La alternancia puede generar violencia, pero no por sí misma, sino por la ruptura de pactos entre autoridades políticas, policiacas y judiciales con el crimen organizado; alianzas con bandas contrarias o incompetencia de los nuevos Gobiernos. Sin embargo, también abre la oportunidad de atacar la impunidad, es decir, de investigar y penalizar casos de corrupción que de otra manera permanecerían sin castigo, como la megadeuda de Coahuila contraída durante el moreirato. Los candidatos emplean en las campañas todas las armas a su alcance —permitidas o no— para atraer votos y ganar la elección. Exagerar los aciertos del partido gobernante y minimizar los de quienes aspiran al poder, forma parte del juego democrático. También se miente sin ningún rubor.
Los niveles de seguridad en Coahuila son aceptables, mas no debe olvidarse que en la parte media del docenio moreirista el estado vivió años más aciagos. En ese periodo ocurrieron las masacres de Allende y Piedras Negras (impunes) e innumerables desapariciones, posibles por la confabulación de las fuerzas de seguridad con carteles de la droga. En 2018, el candidato a diputado federal del PRI, Fernando Purón, murió de un tiro en la cabeza. Salir de ese infierno tardó años e implicó un esfuerzo de la sociedad y los tres órdenes de Gobierno. El recuerdo de esos tiempos eriza la piel, máxime en La Laguna, una de las regiones más castigadas por la violencia y la venalidad política.
En los debates de los candidatos a la gubernatura, Manolo Jiménez, de la coalición PRI-PAN-PRD, ponderó la seguridad entre los factores de estabilidad en riesgo si la oposición gana las elecciones del 4 de junio. Armando Guadiana (Morena), Ricardo Mejía (PT) y Evaristo Lenin Pérez (PVEM-UDC), sin embargo, ofrecieron un panorama distinto. Pues frente a los actuales índices de homicidios dolosos, el incremento en delitos como el narcomenudeo, agravado por la supuesta protección de la policía estatal, y el disparo de las adicciones anticipa una crisis de seguridad si no se atacan desde la raíz.

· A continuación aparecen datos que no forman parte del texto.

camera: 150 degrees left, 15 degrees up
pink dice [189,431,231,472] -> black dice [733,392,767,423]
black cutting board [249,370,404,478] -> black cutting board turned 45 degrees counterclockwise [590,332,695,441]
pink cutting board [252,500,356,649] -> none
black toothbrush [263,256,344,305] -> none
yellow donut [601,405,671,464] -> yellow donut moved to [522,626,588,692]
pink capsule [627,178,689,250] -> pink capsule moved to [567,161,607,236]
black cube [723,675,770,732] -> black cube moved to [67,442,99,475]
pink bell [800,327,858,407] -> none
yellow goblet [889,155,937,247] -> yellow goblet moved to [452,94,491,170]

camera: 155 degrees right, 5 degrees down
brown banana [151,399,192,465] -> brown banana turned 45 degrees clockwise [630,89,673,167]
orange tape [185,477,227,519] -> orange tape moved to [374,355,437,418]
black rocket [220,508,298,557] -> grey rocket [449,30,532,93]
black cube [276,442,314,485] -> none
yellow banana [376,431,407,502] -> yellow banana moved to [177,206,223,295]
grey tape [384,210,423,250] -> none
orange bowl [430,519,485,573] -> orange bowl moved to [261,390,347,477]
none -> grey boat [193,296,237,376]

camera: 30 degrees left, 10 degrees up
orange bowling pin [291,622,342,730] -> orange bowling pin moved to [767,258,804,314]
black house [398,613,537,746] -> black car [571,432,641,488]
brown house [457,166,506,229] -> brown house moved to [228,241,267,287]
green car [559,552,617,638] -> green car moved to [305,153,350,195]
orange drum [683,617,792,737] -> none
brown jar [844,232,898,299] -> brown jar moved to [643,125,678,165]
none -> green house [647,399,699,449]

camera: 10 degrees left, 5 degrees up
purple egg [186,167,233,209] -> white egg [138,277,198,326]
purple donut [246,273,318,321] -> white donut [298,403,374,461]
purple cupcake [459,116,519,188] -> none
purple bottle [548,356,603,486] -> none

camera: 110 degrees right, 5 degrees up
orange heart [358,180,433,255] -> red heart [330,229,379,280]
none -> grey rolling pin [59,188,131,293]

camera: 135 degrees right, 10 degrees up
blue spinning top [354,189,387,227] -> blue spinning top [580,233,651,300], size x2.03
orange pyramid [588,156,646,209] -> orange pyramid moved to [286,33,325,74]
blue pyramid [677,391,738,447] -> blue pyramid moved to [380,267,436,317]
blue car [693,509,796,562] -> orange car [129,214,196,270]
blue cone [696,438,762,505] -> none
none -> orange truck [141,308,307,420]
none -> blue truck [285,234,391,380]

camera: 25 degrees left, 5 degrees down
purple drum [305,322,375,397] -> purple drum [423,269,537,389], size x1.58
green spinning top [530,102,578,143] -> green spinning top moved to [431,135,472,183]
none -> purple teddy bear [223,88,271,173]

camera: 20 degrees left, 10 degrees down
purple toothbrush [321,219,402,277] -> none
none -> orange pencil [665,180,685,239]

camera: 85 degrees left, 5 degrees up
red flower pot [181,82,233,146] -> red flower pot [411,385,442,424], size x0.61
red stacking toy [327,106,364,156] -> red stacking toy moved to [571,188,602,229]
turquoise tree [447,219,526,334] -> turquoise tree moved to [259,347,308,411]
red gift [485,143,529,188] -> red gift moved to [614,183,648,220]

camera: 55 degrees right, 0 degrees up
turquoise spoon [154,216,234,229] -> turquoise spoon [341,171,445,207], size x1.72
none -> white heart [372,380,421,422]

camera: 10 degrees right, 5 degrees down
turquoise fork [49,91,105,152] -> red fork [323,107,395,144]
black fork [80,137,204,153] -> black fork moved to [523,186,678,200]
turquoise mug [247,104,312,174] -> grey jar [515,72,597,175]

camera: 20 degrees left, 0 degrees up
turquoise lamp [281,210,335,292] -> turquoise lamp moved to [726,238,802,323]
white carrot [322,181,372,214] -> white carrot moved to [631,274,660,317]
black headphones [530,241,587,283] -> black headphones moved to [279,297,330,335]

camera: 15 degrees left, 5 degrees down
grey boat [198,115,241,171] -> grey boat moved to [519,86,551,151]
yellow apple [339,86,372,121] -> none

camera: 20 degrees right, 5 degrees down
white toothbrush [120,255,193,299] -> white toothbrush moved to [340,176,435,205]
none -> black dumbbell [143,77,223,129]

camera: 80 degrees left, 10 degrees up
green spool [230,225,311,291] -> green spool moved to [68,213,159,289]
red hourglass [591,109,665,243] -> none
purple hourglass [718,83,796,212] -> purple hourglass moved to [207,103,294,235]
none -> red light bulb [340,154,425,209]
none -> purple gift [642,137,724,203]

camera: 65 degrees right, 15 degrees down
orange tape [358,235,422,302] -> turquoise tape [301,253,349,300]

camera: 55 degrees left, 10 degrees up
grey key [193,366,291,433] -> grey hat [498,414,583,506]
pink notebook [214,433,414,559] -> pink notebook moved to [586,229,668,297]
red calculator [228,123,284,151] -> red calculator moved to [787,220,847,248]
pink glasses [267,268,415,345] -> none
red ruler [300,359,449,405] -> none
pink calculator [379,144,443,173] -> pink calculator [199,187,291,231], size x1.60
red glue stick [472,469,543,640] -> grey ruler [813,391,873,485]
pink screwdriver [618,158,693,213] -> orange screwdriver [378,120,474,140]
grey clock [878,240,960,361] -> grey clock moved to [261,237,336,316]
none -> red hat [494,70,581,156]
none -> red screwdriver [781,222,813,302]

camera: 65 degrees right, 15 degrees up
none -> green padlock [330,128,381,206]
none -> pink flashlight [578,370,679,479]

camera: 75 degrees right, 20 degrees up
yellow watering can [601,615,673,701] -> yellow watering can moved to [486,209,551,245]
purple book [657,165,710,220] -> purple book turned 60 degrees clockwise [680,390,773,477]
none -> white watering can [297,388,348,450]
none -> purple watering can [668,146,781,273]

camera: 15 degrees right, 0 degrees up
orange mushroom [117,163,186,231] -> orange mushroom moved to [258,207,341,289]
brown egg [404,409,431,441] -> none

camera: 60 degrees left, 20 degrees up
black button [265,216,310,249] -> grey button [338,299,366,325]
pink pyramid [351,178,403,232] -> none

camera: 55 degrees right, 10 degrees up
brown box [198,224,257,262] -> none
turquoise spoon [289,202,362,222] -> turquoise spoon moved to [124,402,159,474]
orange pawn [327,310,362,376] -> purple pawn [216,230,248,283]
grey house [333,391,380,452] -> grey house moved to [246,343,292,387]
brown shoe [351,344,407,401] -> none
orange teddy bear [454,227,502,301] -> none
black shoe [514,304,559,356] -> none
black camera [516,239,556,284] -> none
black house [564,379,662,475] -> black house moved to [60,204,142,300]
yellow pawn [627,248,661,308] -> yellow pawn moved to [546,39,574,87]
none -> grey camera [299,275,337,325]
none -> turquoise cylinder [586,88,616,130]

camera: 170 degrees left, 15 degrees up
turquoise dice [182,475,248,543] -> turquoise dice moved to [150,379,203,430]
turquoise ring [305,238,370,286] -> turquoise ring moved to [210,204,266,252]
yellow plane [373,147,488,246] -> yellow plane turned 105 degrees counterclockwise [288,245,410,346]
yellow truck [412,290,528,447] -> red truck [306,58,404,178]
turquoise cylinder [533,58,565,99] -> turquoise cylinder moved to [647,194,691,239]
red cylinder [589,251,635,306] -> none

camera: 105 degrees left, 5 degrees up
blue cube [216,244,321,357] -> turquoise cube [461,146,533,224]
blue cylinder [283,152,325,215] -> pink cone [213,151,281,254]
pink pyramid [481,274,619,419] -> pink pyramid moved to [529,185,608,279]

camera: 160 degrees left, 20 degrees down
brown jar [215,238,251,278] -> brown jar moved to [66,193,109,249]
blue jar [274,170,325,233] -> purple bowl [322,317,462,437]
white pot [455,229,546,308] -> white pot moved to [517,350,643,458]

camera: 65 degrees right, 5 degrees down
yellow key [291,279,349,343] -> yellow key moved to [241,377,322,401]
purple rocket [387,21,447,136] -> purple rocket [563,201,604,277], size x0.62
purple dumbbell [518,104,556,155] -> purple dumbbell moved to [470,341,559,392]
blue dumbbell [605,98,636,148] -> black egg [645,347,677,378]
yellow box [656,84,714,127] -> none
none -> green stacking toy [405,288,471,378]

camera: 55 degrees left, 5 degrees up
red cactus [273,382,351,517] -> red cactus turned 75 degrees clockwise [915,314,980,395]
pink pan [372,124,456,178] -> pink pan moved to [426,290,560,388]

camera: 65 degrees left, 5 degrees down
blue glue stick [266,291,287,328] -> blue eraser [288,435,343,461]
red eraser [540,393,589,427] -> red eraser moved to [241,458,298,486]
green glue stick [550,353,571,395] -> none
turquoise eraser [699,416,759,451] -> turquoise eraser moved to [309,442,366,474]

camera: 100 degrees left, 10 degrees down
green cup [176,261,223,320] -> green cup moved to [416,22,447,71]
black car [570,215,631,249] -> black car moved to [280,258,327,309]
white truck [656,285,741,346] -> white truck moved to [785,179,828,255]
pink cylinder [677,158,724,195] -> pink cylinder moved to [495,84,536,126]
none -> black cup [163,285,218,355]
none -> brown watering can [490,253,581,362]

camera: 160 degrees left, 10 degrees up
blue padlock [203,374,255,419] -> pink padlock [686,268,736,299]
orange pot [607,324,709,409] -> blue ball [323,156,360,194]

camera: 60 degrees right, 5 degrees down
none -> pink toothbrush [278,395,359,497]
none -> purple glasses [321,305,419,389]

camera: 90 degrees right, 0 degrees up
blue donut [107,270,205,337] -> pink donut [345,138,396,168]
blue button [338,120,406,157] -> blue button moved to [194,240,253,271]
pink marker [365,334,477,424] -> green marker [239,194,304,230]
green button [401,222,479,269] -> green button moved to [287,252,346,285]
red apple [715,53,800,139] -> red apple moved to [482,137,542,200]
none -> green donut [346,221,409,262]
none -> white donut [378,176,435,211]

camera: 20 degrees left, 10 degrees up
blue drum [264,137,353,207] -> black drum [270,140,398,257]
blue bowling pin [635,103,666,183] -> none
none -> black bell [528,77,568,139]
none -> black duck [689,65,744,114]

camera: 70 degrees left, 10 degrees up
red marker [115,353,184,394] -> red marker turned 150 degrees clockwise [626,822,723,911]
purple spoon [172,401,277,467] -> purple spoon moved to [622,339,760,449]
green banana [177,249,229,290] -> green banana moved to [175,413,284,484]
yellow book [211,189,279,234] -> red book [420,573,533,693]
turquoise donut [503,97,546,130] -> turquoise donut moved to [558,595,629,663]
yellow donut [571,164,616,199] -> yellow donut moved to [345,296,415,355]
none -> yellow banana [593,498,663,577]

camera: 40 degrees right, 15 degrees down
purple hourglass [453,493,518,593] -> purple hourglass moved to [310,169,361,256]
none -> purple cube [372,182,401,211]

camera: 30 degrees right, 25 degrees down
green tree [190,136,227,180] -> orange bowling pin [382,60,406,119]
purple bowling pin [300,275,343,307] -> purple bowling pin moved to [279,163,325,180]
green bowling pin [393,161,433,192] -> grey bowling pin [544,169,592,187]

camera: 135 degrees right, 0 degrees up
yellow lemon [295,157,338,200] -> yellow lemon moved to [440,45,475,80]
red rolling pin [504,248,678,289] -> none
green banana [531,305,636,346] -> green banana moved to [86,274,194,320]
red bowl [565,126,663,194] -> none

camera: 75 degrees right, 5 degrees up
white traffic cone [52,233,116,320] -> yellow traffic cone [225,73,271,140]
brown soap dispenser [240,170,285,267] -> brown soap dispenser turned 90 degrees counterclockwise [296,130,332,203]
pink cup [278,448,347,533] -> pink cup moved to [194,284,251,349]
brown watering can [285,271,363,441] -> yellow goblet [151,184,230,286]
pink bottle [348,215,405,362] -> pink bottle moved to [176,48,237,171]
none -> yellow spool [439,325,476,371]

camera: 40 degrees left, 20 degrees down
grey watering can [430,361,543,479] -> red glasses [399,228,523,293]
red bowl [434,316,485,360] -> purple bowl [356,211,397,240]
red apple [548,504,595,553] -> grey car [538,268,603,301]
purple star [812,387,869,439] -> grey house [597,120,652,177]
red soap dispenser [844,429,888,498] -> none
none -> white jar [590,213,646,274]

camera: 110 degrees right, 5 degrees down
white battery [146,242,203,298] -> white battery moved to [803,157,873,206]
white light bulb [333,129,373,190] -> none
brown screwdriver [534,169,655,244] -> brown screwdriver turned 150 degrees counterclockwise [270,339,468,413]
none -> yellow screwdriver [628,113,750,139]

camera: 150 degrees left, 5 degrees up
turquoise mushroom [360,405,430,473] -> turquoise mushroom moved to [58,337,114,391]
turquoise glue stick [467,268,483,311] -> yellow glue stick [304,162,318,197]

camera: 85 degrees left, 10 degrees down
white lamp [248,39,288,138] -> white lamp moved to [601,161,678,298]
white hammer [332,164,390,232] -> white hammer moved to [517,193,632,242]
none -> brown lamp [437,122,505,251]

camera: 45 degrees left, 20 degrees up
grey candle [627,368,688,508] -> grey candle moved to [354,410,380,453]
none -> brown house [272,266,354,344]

Coahuila vive, desde la perspectiva de Pérez, un proceso de descomposición social acelerado.
La paz no se consigue solo con el uso de la fuerza —menos si es discrecional, desproporcionada y arbitraria—, sino también con acciones tendentes a resolver las necesidades de una población expuesta a cualquier tipo de infortunio y aplicar la ley. No únicamente a los sectores indefensos y menos favorecidos, sino sobre todo y con mayor rigor a los delincuentes políticos y de cuello blanco a quienes la alternancia más asusta. Preservar la seguridad y desactivar conflictos no es incompatible con procurar justicia. Al contrario, exigen y merecen la misma prioridad, pues solo así la sociedad podrá confiar en las instituciones.